Schema & Instances¶
File layout¶
The package ships two asset directories:
src/omop_semantics/schema/
├── configuration/ # LinkML schema definitions
│ ├── core/ # Base primitives, profiles, templates, named-set schema
│ ├── registry/ # Registry and fragment structures
│ └── profiles/ # Domain profile modules (staging, modifiers, episodes)
└── instances/ # YAML instance files (the authoring surface)
├── enumerators.yaml
├── valuesets.yaml
├── profiles.yaml
├── profile_groups.yaml
├── demographic.yaml
├── genomic.yaml
└── provider_specialty.yaml
The instances/ directory is where the semantic conventions live. The configuration/ directory contains the LinkML schemas that validate them.
Instance files¶
enumerators.yaml¶
Defines the named enums and groups used by the value-set runtime. Each entry is an OmopEnum or OmopGroup with a name and its members. These are loaded into CDMSemanticUnits and indexed by name for use by the value-set compiler.
Example:
named_enumerators:
- name: genomic_value_group
class_uri: OmopEnum
enum_members:
- concept_id: 9191
label: genomic_positive
- concept_id: 9189
label: genomic_negative
valuesets.yaml¶
Groups named enumerators into top-level runtime namespaces. Each value set entry has a name and a semantic_units list of enumerator names (string references resolved at load time).
valuesets:
- name: genomic
semantic_units:
- genomic_value_group
- genomic_mapped_types
- name: staging
semantic_units:
- t_stage_concepts
- n_stage_concepts
- group_stage_concepts
These names become the top-level attributes on the runtime object: runtime.genomic, runtime.staging, etc.
profiles.yaml¶
Defines the CDM row shapes available to templates. Each profile names the target table, the concept slot, and (optionally) the value slot.
profiles:
- name: observation_coded
cdm_table: observation
concept_slot: observation_concept_id
value_slot: value_as_concept_id
- name: measurement_numeric
cdm_table: measurement
concept_slot: measurement_concept_id
value_slot: value_as_number
This file is the authoritative catalogue of built-in CDM profiles. Registry instance files refer to profiles by name and the engine resolves them from here at load time.
profile_groups.yaml¶
Defines named families of profiles for documentation and routing:
ObservationProfiles:
class_uri: RegistryGroup
role: observation
members:
- observation_simple
- observation_coded
- observation_string
These are available via engine.profile_runtime.list_groups() when the file is passed to profile_paths.
Registry instance files (demographic.yaml, etc.)¶
These define the actual semantic templates. Each file contains a groups: list of RegistryGroup entries, each with registry_members: — the templates.
Templates in these files refer to CDM profiles by name:
- name: Country of birth
role: demographic
entity_concept:
class_uri: OmopGroup
name: Country of Birth
parent_concepts:
- concept_id: 4155450
label: Country of birth
cdm_profile: observation_simple
The string observation_simple is resolved against profiles.yaml when loading through OmopSemanticEngine.from_yaml_paths().
Profile resolution at load time¶
When OmopSemanticEngine.from_yaml_paths() loads a registry file, it checks whether any template member uses a string-named cdm_profile.
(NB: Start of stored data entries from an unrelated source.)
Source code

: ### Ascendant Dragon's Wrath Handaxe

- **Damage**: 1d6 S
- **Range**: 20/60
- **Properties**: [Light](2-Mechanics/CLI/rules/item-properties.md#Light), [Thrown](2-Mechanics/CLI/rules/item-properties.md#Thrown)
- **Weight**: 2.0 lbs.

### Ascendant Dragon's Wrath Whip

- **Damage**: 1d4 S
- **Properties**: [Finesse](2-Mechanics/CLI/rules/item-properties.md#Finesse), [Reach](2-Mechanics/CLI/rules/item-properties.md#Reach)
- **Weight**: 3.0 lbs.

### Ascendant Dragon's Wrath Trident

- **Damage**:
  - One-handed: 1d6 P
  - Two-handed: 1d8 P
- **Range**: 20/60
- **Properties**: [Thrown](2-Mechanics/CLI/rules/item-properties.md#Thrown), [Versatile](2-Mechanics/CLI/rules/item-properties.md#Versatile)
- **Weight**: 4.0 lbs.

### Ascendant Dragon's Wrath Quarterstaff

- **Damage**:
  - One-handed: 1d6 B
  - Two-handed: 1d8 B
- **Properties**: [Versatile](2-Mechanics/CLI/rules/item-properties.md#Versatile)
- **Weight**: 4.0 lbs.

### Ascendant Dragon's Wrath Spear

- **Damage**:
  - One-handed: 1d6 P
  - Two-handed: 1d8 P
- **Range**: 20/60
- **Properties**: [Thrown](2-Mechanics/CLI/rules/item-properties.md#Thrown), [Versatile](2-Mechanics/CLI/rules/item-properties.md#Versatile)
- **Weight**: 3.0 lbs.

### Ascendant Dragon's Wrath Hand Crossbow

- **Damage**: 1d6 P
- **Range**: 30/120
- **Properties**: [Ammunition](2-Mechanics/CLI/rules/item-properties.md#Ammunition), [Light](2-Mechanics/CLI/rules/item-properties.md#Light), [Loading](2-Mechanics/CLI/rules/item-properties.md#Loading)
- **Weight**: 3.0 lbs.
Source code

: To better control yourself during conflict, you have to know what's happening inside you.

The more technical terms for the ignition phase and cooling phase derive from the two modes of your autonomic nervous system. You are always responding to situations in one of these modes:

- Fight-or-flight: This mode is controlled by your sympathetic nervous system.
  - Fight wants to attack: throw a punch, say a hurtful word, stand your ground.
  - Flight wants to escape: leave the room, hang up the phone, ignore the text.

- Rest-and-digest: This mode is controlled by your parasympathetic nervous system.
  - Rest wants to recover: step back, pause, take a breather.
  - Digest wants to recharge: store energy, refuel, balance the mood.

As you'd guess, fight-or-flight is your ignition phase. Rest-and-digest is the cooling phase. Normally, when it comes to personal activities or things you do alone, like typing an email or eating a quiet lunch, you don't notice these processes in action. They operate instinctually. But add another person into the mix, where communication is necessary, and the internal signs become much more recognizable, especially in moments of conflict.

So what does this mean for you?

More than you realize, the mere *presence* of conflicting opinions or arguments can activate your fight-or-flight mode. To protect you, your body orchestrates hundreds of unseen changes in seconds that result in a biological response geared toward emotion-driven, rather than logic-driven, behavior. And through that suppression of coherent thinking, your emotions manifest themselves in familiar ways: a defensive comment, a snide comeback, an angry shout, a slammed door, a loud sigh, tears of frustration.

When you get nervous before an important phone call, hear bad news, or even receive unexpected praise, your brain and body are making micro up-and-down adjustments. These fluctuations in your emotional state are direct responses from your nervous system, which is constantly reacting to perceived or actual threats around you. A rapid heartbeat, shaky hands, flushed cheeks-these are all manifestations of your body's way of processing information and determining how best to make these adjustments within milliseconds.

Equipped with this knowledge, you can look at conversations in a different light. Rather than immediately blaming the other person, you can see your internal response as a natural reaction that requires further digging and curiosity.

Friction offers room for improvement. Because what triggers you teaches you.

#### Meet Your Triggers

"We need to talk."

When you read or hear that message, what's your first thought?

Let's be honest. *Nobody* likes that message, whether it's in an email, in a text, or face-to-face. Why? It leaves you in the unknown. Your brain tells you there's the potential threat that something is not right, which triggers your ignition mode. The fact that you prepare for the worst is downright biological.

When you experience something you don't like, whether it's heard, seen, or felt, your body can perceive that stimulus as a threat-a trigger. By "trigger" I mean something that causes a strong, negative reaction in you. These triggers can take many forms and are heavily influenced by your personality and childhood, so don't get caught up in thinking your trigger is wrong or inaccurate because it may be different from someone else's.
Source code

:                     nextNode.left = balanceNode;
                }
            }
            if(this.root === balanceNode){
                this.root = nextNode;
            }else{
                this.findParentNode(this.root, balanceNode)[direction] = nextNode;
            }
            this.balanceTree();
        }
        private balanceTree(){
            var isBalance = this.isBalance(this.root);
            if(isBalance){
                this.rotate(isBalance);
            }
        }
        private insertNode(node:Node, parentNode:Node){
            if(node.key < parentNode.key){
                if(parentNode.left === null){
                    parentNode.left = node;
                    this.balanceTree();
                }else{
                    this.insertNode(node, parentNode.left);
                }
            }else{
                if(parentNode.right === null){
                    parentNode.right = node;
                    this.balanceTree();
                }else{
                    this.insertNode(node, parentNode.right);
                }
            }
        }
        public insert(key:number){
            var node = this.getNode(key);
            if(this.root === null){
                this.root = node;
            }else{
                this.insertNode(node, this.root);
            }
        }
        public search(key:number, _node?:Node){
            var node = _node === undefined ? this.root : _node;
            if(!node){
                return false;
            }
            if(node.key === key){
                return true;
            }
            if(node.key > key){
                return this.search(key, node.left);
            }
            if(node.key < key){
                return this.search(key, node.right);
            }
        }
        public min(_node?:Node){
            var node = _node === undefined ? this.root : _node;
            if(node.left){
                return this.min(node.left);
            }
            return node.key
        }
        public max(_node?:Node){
If so, it expands those names against the CDM profile catalogue before validating the file as a RegistryFragment. Files that already contain fully-expanded profile objects are loaded directly.
The catalogue used defaults to the shipped profiles.yaml. To substitute a custom catalogue, pass profiles_path to from_yaml_paths().
Adding your own definitions¶
To extend the shipped definitions with project-specific conventions, author your own instance files following the same structure and pass them to from_yaml_paths():
engine = OmopSemanticEngine.from_yaml_paths(
registry_paths=[
INSTANCE_DIR / "demographic.yaml", # shipped
Path("my_project/oncology.yaml"), # project-specific
],
profile_paths=[
INSTANCE_DIR / "profile_groups.yaml",
],
)
Multiple registry files are merged into a single runtime registry. Template names must be unique across all files.
Regenerating the Pydantic models¶
The Pydantic models in schema/generated_models/ are generated from the LinkML schemas. If you change a schema, regenerate with:
omop-semantics gen-models
To check whether the committed models are in sync without writing:
omop-semantics gen-models --check
Run these commands with the project's own virtual environment (not a workspace-level environment) to ensure the correct linkml version is used.